## Work task:
Please output all of the entries exactly and omit any images they hold.
START Materials provided
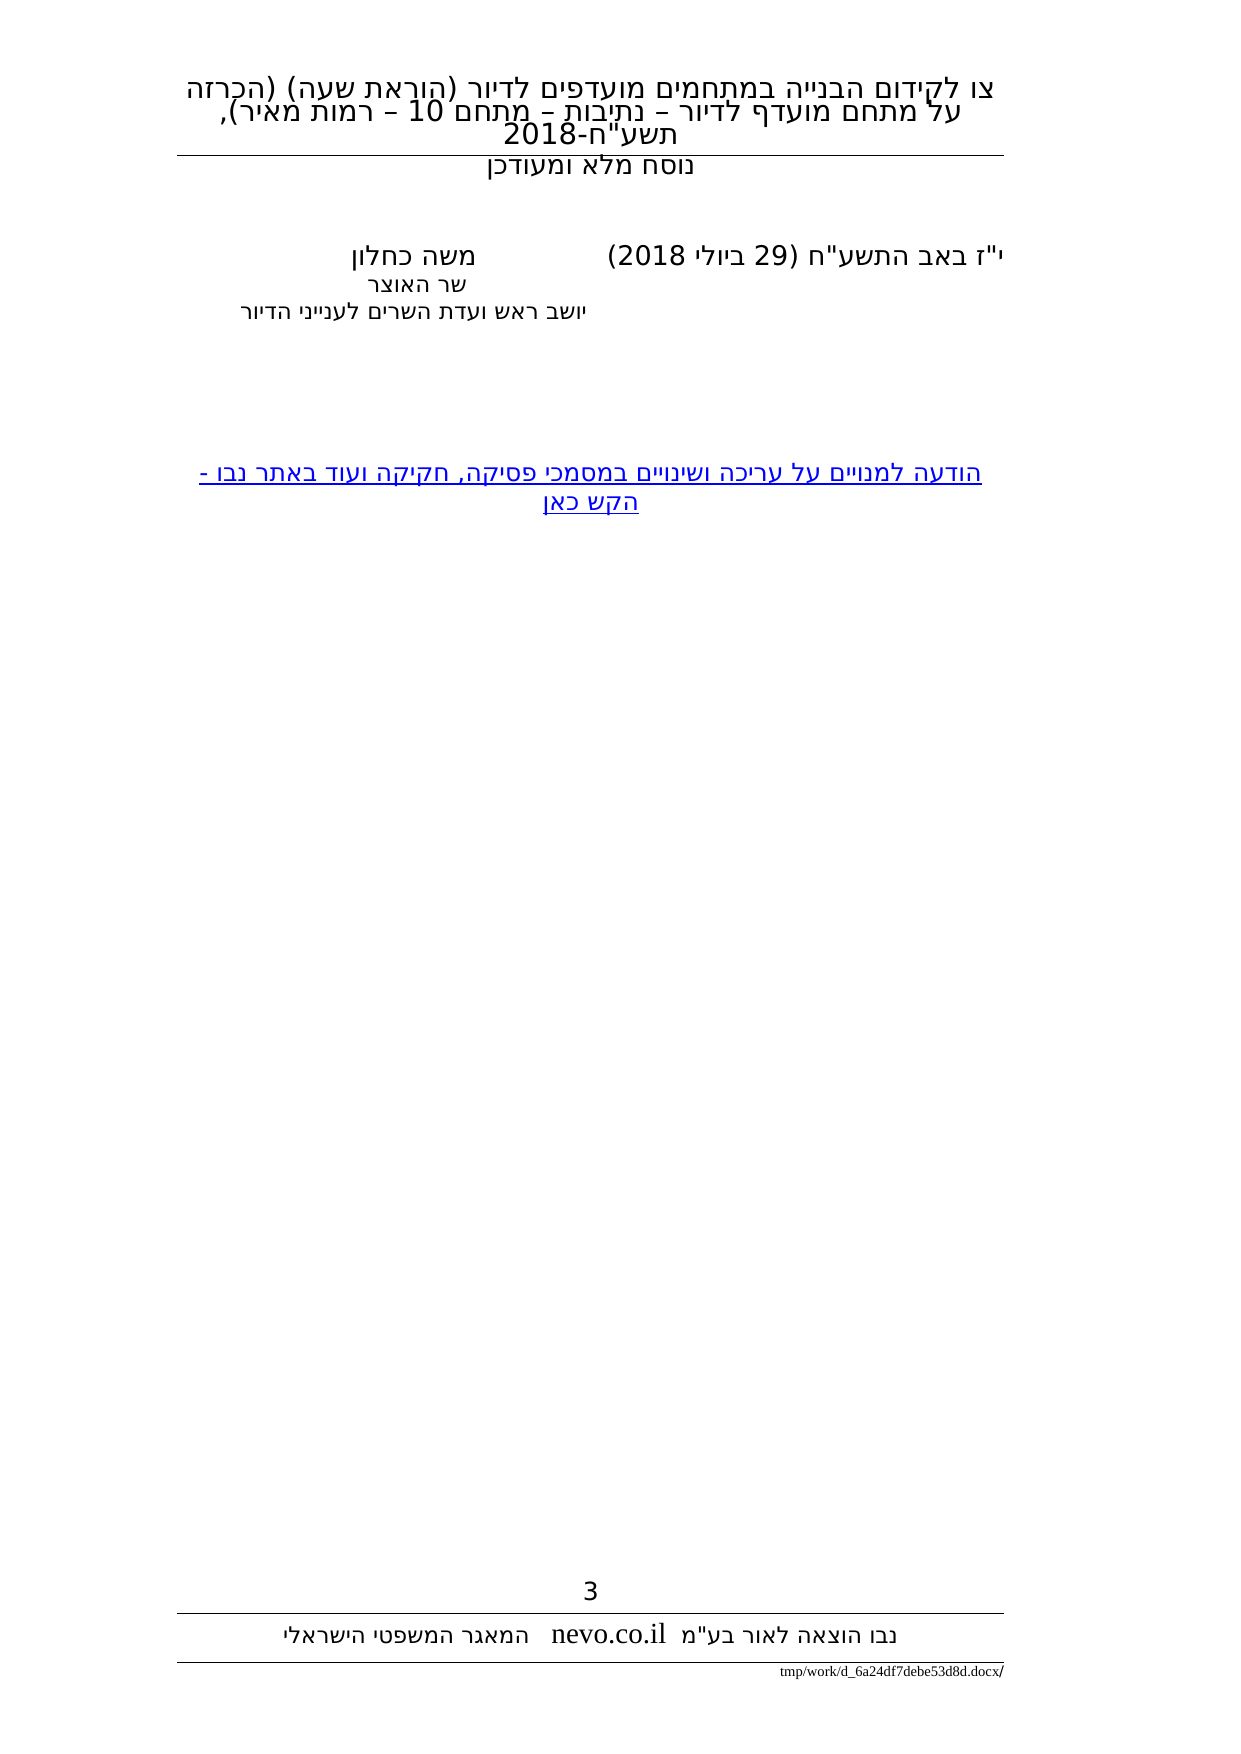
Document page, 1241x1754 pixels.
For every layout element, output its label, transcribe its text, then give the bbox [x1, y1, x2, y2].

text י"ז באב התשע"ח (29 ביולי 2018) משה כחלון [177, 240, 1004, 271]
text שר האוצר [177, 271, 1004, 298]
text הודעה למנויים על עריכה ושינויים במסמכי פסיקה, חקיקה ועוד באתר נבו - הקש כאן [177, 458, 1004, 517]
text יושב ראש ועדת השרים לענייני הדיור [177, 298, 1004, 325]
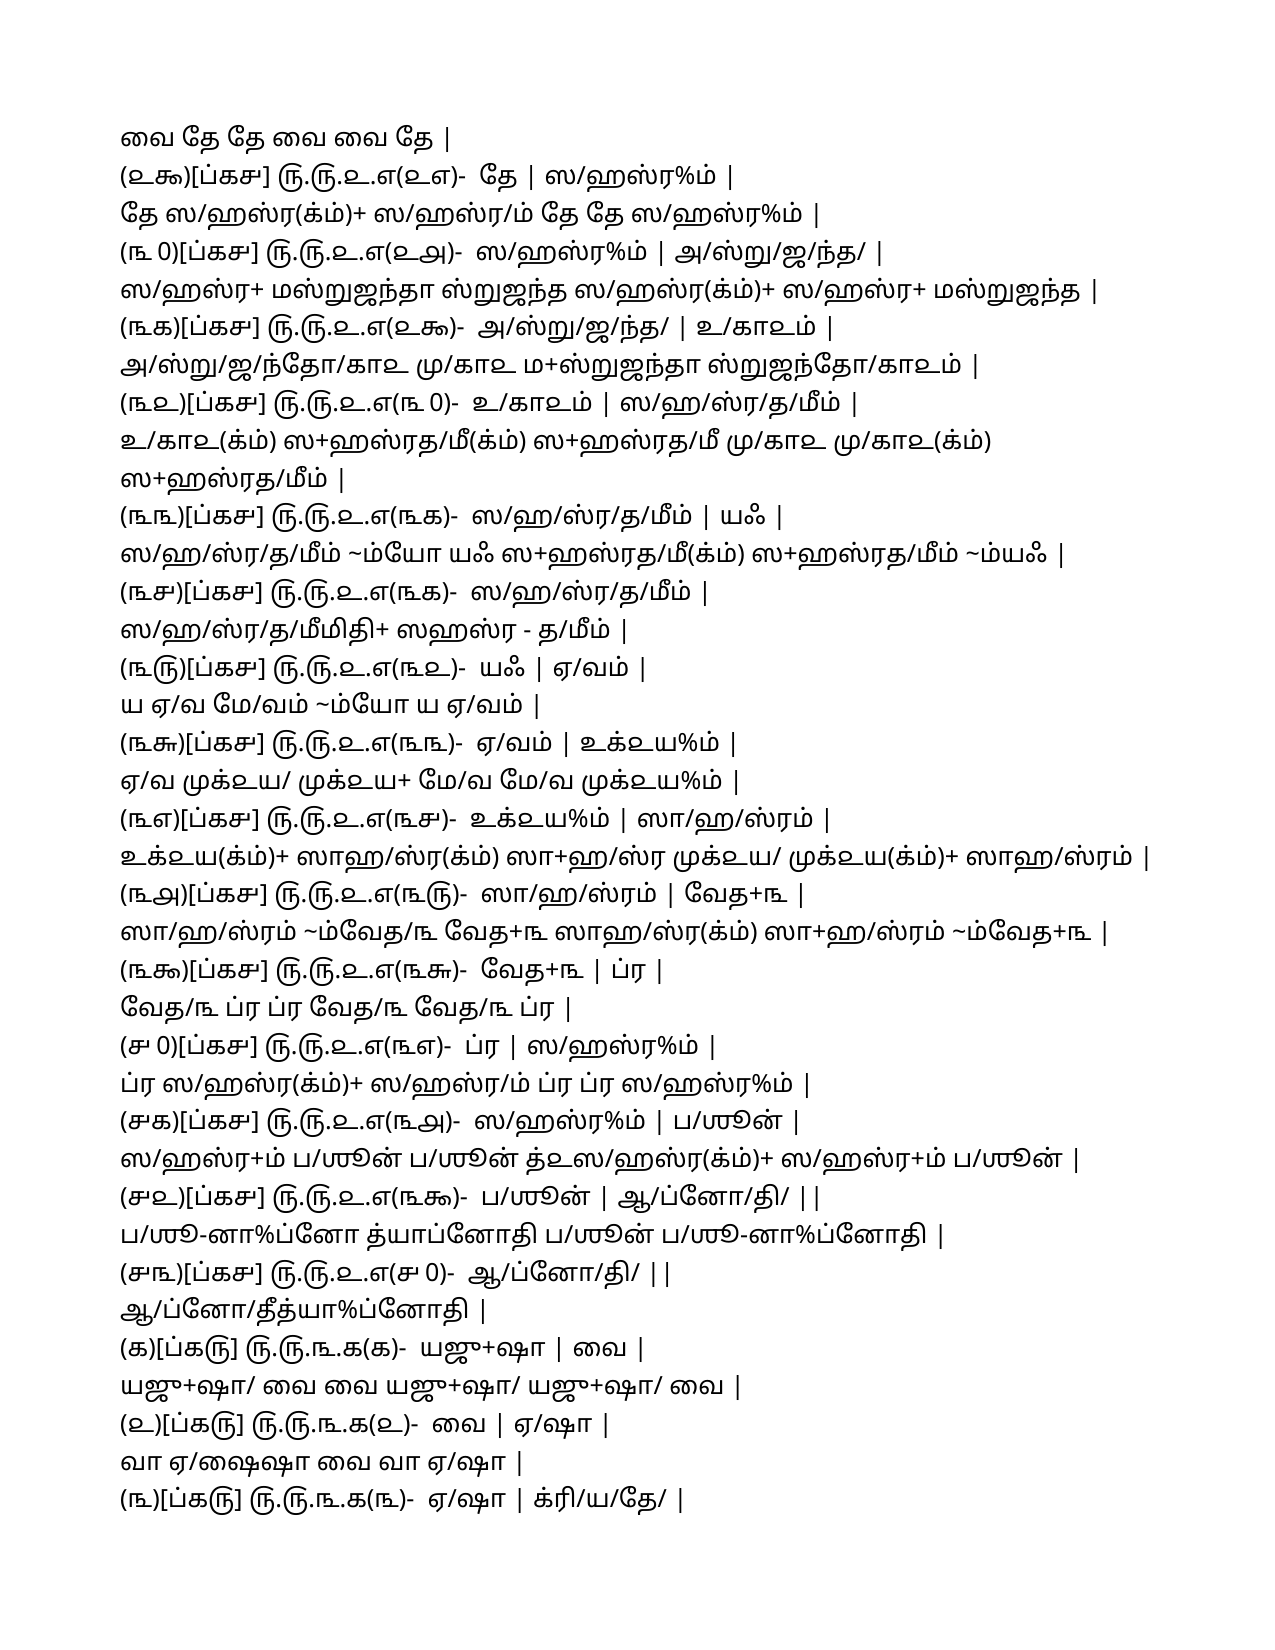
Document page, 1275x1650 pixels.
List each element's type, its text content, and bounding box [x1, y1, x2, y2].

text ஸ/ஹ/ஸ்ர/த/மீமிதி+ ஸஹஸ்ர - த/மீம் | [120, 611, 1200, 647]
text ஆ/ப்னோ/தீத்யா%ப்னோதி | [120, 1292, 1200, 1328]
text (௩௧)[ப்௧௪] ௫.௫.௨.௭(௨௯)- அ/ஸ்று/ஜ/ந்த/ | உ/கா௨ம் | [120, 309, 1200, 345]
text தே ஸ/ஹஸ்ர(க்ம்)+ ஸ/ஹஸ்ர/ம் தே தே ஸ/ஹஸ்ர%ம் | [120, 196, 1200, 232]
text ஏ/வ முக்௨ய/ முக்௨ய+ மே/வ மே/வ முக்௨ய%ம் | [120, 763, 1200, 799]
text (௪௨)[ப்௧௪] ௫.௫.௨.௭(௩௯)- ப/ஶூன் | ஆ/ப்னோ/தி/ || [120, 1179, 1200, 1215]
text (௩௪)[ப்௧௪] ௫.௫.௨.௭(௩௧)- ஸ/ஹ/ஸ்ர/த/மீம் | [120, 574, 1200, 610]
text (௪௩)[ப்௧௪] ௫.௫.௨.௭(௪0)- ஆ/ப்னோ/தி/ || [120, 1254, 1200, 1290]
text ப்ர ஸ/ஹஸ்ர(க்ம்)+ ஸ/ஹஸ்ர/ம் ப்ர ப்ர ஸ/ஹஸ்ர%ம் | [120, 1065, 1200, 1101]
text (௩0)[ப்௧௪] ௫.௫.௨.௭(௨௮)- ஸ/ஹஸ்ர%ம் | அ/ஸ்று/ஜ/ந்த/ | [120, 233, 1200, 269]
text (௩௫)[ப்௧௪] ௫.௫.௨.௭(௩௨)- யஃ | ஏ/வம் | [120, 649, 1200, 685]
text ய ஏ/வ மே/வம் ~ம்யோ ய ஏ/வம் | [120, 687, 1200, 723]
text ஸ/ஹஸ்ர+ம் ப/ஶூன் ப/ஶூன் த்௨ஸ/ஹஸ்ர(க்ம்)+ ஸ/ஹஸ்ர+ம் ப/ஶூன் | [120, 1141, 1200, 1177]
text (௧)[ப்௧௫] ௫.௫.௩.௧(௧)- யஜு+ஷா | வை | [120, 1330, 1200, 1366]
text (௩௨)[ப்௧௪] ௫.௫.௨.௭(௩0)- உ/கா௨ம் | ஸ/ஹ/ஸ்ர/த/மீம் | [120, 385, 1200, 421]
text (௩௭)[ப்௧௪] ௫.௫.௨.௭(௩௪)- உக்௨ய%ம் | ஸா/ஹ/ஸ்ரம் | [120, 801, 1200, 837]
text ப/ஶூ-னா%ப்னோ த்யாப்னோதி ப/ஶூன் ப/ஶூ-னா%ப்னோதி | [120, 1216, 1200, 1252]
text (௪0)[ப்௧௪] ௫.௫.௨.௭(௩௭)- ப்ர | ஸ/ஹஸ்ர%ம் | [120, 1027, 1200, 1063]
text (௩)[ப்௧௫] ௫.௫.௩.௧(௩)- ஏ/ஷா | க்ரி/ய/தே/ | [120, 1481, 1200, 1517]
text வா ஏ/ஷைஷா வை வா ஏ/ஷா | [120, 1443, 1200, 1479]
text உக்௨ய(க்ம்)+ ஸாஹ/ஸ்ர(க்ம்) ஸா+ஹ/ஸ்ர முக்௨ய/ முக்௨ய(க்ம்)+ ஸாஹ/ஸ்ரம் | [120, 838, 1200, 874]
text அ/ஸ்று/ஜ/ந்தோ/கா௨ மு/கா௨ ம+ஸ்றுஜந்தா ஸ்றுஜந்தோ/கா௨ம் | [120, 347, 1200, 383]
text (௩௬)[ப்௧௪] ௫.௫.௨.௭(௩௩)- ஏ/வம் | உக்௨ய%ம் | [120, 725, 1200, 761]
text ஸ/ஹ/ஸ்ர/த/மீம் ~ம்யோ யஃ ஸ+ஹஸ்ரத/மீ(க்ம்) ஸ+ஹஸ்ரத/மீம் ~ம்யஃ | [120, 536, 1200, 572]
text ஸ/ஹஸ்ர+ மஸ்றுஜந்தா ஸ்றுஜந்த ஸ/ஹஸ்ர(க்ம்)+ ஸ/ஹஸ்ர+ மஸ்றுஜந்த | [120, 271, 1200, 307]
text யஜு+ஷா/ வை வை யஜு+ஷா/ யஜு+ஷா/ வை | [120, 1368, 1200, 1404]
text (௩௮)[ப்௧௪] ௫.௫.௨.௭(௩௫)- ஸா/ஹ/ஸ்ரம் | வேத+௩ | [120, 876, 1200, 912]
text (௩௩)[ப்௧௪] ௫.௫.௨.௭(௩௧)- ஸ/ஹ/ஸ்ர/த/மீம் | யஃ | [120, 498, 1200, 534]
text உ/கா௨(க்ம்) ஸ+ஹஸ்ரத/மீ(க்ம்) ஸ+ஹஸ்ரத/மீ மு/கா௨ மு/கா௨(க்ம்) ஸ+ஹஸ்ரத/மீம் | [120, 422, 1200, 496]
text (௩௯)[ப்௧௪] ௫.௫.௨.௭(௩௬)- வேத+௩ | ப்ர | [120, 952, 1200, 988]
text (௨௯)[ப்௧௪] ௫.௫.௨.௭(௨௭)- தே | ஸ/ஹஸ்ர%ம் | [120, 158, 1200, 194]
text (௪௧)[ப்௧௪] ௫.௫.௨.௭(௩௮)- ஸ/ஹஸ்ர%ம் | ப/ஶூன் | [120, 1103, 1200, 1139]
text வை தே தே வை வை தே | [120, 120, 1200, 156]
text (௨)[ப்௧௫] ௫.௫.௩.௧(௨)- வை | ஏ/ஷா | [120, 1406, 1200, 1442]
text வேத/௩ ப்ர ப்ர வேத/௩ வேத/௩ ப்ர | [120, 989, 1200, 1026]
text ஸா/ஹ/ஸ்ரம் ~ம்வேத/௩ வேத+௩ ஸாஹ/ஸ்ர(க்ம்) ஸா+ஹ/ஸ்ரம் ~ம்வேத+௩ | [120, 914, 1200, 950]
END Materials provided
## Expected answer:
Document page, 1241x1754 pixels.
For every layout element, output its label, transcribe its text, then give the bbox [x1, y1, x2, y2].

text י"ז באב התשע"ח (29 ביולי 2018) משה כחלון [177, 240, 1004, 271]
text שר האוצר [177, 271, 1004, 298]
text הודעה למנויים על עריכה ושינויים במסמכי פסיקה, חקיקה ועוד באתר נבו - הקש כאן [177, 458, 1004, 517]
text יושב ראש ועדת השרים לענייני הדיור [177, 298, 1004, 325]
Document page, 1275x1650 pixels.
List each element's type, its text content, and bounding box [x1, y1, x2, y2].

text ஸ/ஹ/ஸ்ர/த/மீமிதி+ ஸஹஸ்ர - த/மீம் | [120, 611, 1200, 647]
text ஆ/ப்னோ/தீத்யா%ப்னோதி | [120, 1292, 1200, 1328]
text (௩௧)[ப்௧௪] ௫.௫.௨.௭(௨௯)- அ/ஸ்று/ஜ/ந்த/ | உ/கா௨ம் | [120, 309, 1200, 345]
text தே ஸ/ஹஸ்ர(க்ம்)+ ஸ/ஹஸ்ர/ம் தே தே ஸ/ஹஸ்ர%ம் | [120, 196, 1200, 232]
text ஏ/வ முக்௨ய/ முக்௨ய+ மே/வ மே/வ முக்௨ய%ம் | [120, 763, 1200, 799]
text (௪௨)[ப்௧௪] ௫.௫.௨.௭(௩௯)- ப/ஶூன் | ஆ/ப்னோ/தி/ || [120, 1179, 1200, 1215]
text (௩௪)[ப்௧௪] ௫.௫.௨.௭(௩௧)- ஸ/ஹ/ஸ்ர/த/மீம் | [120, 574, 1200, 610]
text (௪௩)[ப்௧௪] ௫.௫.௨.௭(௪0)- ஆ/ப்னோ/தி/ || [120, 1254, 1200, 1290]
text ப்ர ஸ/ஹஸ்ர(க்ம்)+ ஸ/ஹஸ்ர/ம் ப்ர ப்ர ஸ/ஹஸ்ர%ம் | [120, 1065, 1200, 1101]
text (௩0)[ப்௧௪] ௫.௫.௨.௭(௨௮)- ஸ/ஹஸ்ர%ம் | அ/ஸ்று/ஜ/ந்த/ | [120, 233, 1200, 269]
text (௩௫)[ப்௧௪] ௫.௫.௨.௭(௩௨)- யஃ | ஏ/வம் | [120, 649, 1200, 685]
text ய ஏ/வ மே/வம் ~ம்யோ ய ஏ/வம் | [120, 687, 1200, 723]
text ஸ/ஹஸ்ர+ம் ப/ஶூன் ப/ஶூன் த்௨ஸ/ஹஸ்ர(க்ம்)+ ஸ/ஹஸ்ர+ம் ப/ஶூன் | [120, 1141, 1200, 1177]
text (௧)[ப்௧௫] ௫.௫.௩.௧(௧)- யஜு+ஷா | வை | [120, 1330, 1200, 1366]
text (௩௨)[ப்௧௪] ௫.௫.௨.௭(௩0)- உ/கா௨ம் | ஸ/ஹ/ஸ்ர/த/மீம் | [120, 385, 1200, 421]
text (௩௭)[ப்௧௪] ௫.௫.௨.௭(௩௪)- உக்௨ய%ம் | ஸா/ஹ/ஸ்ரம் | [120, 801, 1200, 837]
text ப/ஶூ-னா%ப்னோ த்யாப்னோதி ப/ஶூன் ப/ஶூ-னா%ப்னோதி | [120, 1216, 1200, 1252]
text (௪0)[ப்௧௪] ௫.௫.௨.௭(௩௭)- ப்ர | ஸ/ஹஸ்ர%ம் | [120, 1027, 1200, 1063]
text (௩)[ப்௧௫] ௫.௫.௩.௧(௩)- ஏ/ஷா | க்ரி/ய/தே/ | [120, 1481, 1200, 1517]
text வா ஏ/ஷைஷா வை வா ஏ/ஷா | [120, 1443, 1200, 1479]
text உக்௨ய(க்ம்)+ ஸாஹ/ஸ்ர(க்ம்) ஸா+ஹ/ஸ்ர முக்௨ய/ முக்௨ய(க்ம்)+ ஸாஹ/ஸ்ரம் | [120, 838, 1200, 874]
text அ/ஸ்று/ஜ/ந்தோ/கா௨ மு/கா௨ ம+ஸ்றுஜந்தா ஸ்றுஜந்தோ/கா௨ம் | [120, 347, 1200, 383]
text (௩௬)[ப்௧௪] ௫.௫.௨.௭(௩௩)- ஏ/வம் | உக்௨ய%ம் | [120, 725, 1200, 761]
text ஸ/ஹ/ஸ்ர/த/மீம் ~ம்யோ யஃ ஸ+ஹஸ்ரத/மீ(க்ம்) ஸ+ஹஸ்ரத/மீம் ~ம்யஃ | [120, 536, 1200, 572]
text ஸ/ஹஸ்ர+ மஸ்றுஜந்தா ஸ்றுஜந்த ஸ/ஹஸ்ர(க்ம்)+ ஸ/ஹஸ்ர+ மஸ்றுஜந்த | [120, 271, 1200, 307]
text யஜு+ஷா/ வை வை யஜு+ஷா/ யஜு+ஷா/ வை | [120, 1368, 1200, 1404]
text (௩௮)[ப்௧௪] ௫.௫.௨.௭(௩௫)- ஸா/ஹ/ஸ்ரம் | வேத+௩ | [120, 876, 1200, 912]
text (௩௩)[ப்௧௪] ௫.௫.௨.௭(௩௧)- ஸ/ஹ/ஸ்ர/த/மீம் | யஃ | [120, 498, 1200, 534]
text உ/கா௨(க்ம்) ஸ+ஹஸ்ரத/மீ(க்ம்) ஸ+ஹஸ்ரத/மீ மு/கா௨ மு/கா௨(க்ம்) ஸ+ஹஸ்ரத/மீம் | [120, 422, 1200, 496]
text (௩௯)[ப்௧௪] ௫.௫.௨.௭(௩௬)- வேத+௩ | ப்ர | [120, 952, 1200, 988]
text (௨௯)[ப்௧௪] ௫.௫.௨.௭(௨௭)- தே | ஸ/ஹஸ்ர%ம் | [120, 158, 1200, 194]
text (௪௧)[ப்௧௪] ௫.௫.௨.௭(௩௮)- ஸ/ஹஸ்ர%ம் | ப/ஶூன் | [120, 1103, 1200, 1139]
text வை தே தே வை வை தே | [120, 120, 1200, 156]
text (௨)[ப்௧௫] ௫.௫.௩.௧(௨)- வை | ஏ/ஷா | [120, 1406, 1200, 1442]
text வேத/௩ ப்ர ப்ர வேத/௩ வேத/௩ ப்ர | [120, 989, 1200, 1026]
text ஸா/ஹ/ஸ்ரம் ~ம்வேத/௩ வேத+௩ ஸாஹ/ஸ்ர(க்ம்) ஸா+ஹ/ஸ்ரம் ~ம்வேத+௩ | [120, 914, 1200, 950]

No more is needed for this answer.